Download or read book Billboard written by and published by . This book was released on 2001-06-16 with total page 112 pages. Available in PDF, EPUB and Kindle. Book excerpt: In its 114th year, Billboard remains the world's premier weekly music publication and a diverse digital, events, brand, content and data licensing platform. Billboard publishes the most trusted charts and offers unrivaled reporting about the latest music, video, gaming, media, digital and mobile entertainment issues and trends.

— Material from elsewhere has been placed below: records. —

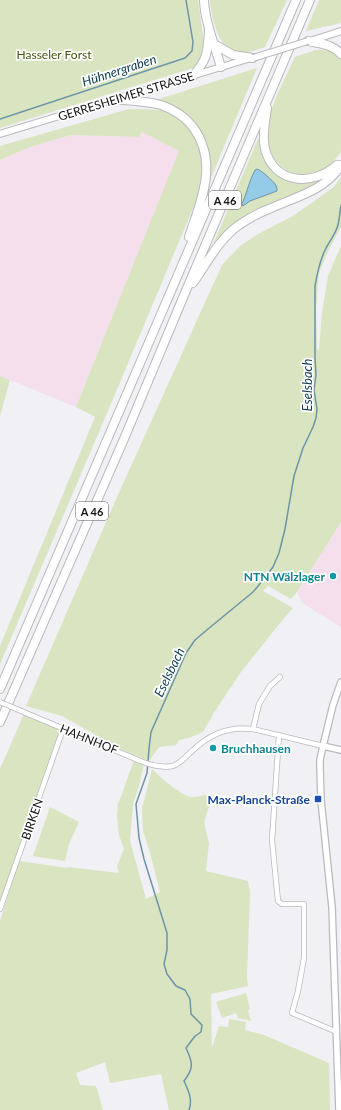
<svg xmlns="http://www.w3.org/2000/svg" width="341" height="1110" font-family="Lato,sans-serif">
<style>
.commercial{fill:#f5dfed}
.green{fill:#d8e5c0}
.water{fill:#94cbe6;stroke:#6d94a7}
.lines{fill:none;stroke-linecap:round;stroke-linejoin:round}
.stream{stroke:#6d94a7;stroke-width:1.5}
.minor-casing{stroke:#b9b9be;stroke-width:6}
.tertiary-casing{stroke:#b9b9be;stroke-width:8}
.secondary-casing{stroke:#b9b9be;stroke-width:8}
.motorway-casing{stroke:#b9b9be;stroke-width:10}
.minor{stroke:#fff;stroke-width:4.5}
.tertiary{stroke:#fff;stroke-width:5.5}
.secondary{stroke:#fff;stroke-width:6}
.motorway{stroke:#fff;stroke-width:8}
.minor-bridge-casing{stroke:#b9b9be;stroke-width:6;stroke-linecap:butt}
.secondary-bridge-casing{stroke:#b9b9be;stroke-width:8;stroke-linecap:butt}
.minor-bridge{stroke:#fff;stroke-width:4.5}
.secondary-bridge{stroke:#fff;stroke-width:6}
.culture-dot{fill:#0f9aa8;stroke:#fff;stroke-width:1.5}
.transit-dot{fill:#1a4fb4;stroke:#fff;stroke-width:1.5}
.labels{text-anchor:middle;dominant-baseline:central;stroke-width:3.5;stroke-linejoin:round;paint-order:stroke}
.shield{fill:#fff;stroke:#59595a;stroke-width:1}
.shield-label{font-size:11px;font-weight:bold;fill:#121214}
.park-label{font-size:12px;fill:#44570d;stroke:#fff}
.street-label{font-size:12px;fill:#121214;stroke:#fff}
.culture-label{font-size:12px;font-weight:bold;fill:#0d838f;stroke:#fff;text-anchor:end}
.transit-label{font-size:12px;font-weight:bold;fill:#164399;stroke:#fff;text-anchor:end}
.water-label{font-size:13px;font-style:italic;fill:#134154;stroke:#fff}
</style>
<rect width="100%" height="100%" fill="#f0f0f5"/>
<path class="commercial" d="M142,132L180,150L76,407L0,376V160L30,147L71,135L139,137Z
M341,522V627L302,603L297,592Z"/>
<path class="green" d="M0,0H198L205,51L198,65L193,68L0,128Z
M210,0H287L265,47C256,50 244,55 234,52C218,47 211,15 210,0Z
M319,0H341V23L306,31Z
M316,50C327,50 333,50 341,59C341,82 341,104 341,126C341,133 341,144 341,151C340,154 336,158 334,161C309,191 267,171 267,134C266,113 286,77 295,57Z
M257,68L207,187L202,136L156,100Z
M129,109L165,110L179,119L190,130L197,141L203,156V174L199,194L110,406L0,664V646L95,417L76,407L179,151L142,132L139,137L71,135L30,147L0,160V146Z
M258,139H261L262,148L285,176L327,175L325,180L273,205L216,244L214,242Z
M341,177V227L329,249L319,273L316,308L317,349L319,350L322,313L328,276L341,246V522L297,592L291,599L268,586L263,591L293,608L292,609L276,628L241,672L215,711L203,732L189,738L179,740L176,745L159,747L149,761L116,747L73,722L62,716L26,706L117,497L222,265L240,246L258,234L293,216L334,187Z
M0,376L10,380L0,416Z
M24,714L57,729L59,735L0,904V769Z
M134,760L144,764L139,786L133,804L130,841L146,899L160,892L149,849L143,831L142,809L152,769C160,777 180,795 191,797C199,798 205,793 213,795L204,822L209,843L206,871L248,881L250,893L247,976L248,986L211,994L212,1048L219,1026L228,1027L229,1019L246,1022L245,1030L264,1035L329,1063L330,1110H169L161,1074L110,1083L105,1062L76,1073L80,1085L96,1086L103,1110H0V921L19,861L67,868L68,867L119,873L117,866L124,849L119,835L117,816L118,804L122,794Z
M50,807L79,822L69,844L65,861L33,856Z
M246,993L250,1009L248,1010L251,1021L238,1018L236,1013L222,1018L216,1002Z"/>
<path class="water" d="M257,169C261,170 273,181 275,184C277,187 277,188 277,191L250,201L243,206L242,204C247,193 249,181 255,170Z"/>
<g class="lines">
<path class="stream" d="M0,119L185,58L192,51L193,42L186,0
M189,1110C193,1099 188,1090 184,1081C194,1068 193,1063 186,1048L195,1036L201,1032L202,1025L191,1014L190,999L185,990L176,986L167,974L164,964L167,950V933L144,859L139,838L136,804L147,773L149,749L151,732L186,653L195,640L208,629L253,592L263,580L273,567L279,553L285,529L294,476L303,448L313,427L316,418L317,409L314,390L316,375L315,358V286C317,274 320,261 325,250C329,242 334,236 337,228C340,220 339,214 341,206"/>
<g class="minor-casing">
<path id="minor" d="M33,716L143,762C151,765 163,768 173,766C181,763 186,756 192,751C209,734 229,726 253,729L323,746
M253,729L259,704L270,686L280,677
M279,735L272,840L278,901L282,904H304V958L298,991L292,1013L337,1032
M0,909L63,729"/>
</g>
<g class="tertiary-casing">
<path id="tertiary" d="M323,746L341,750
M339,1110L332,907L321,800L320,767V760L323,746L333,705L341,682"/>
</g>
<g class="secondary-casing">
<path id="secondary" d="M310,41L341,31
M0,134L251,58"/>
</g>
<g class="motorway-casing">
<path id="motorway" d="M204,0C205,23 215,46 221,67
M308,41C321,44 332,44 341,54
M214,44L233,55L253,58
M193,76C208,58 207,54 209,31
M115,99C130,101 146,101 161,105C173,109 185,117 193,127C219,163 201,200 189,237
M267,108C265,123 261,141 267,155C279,185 315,185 337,165
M193,283C207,263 219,239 239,225C248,219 258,213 269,209C295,197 325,191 341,165
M0,689L296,0
M0,722L124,439L182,300L310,0"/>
</g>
<use href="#minor" class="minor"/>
<use href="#tertiary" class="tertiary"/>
<use href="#secondary" class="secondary"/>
<use href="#motorway" class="motorway"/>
<g class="minor-bridge-casing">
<path id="minor-bridge" d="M0,702L33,716"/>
</g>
<g class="secondary-bridge-casing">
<path id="secondary-bridge" d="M253,58L308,41"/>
</g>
<use href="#minor-bridge" class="minor-bridge"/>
<use href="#secondary-bridge" class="secondary-bridge"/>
</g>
<g class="culture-dot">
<circle cx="333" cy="576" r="4"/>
<circle cx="213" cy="748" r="4"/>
</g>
<rect class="transit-dot" x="314" y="795" width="8" height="8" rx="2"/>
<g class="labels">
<g class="shield">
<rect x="209" y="191" width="32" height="18" rx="3"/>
<rect x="76" y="502" width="32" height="18" rx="3"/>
</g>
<g class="shield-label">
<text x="225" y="200">A 46</text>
<text x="92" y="511">A 46</text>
</g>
<g class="park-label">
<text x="54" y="54">Hasseler Forst</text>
</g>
<g class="street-label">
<text transform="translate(126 96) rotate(-17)">GERRESHEIMER STRASSE</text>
<text transform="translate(89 739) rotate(22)">HAHNHOF</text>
<text transform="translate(32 819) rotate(-71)">BIRKEN</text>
</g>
<g class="culture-label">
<text x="325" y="576">NTN Wälzlager</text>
<text x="221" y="748" text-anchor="start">Bruchhausen</text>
</g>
<g class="transit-label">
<text x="310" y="799">Max-Planck-Straße</text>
</g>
<g class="water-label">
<text transform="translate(119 70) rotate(-18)">Hühnergraben</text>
<text transform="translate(307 385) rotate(-90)">Eselsbach</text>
<text transform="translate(169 672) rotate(-64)">Eselsbach</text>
</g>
</g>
</svg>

Download or read book The Battle of the Wilderness May 5 6 1864 written by Gordon C. Rhea and published by LSU Press. This book was released on 2004-09-01 with total page 540 pages. Available in PDF, EPUB and Kindle. Book excerpt: Fought in a tangled forest fringing the south bank of the Rapidan River, the Battle of the Wilderness marked the initial engagement in the climactic months of the Civil War in Virginia, and the first encounter between Ulysses S. Grant and Robert E. Lee. In an exciting narrative, Gordon C. Rhea provides the consummate recounting of that conflict of May 5 and 6, 1864, which ended with high casualties on both sides but no clear victor. With its balanced analysis of events and people, command structures and strategies, The Battle of the Wilderness is operational history as it should be written.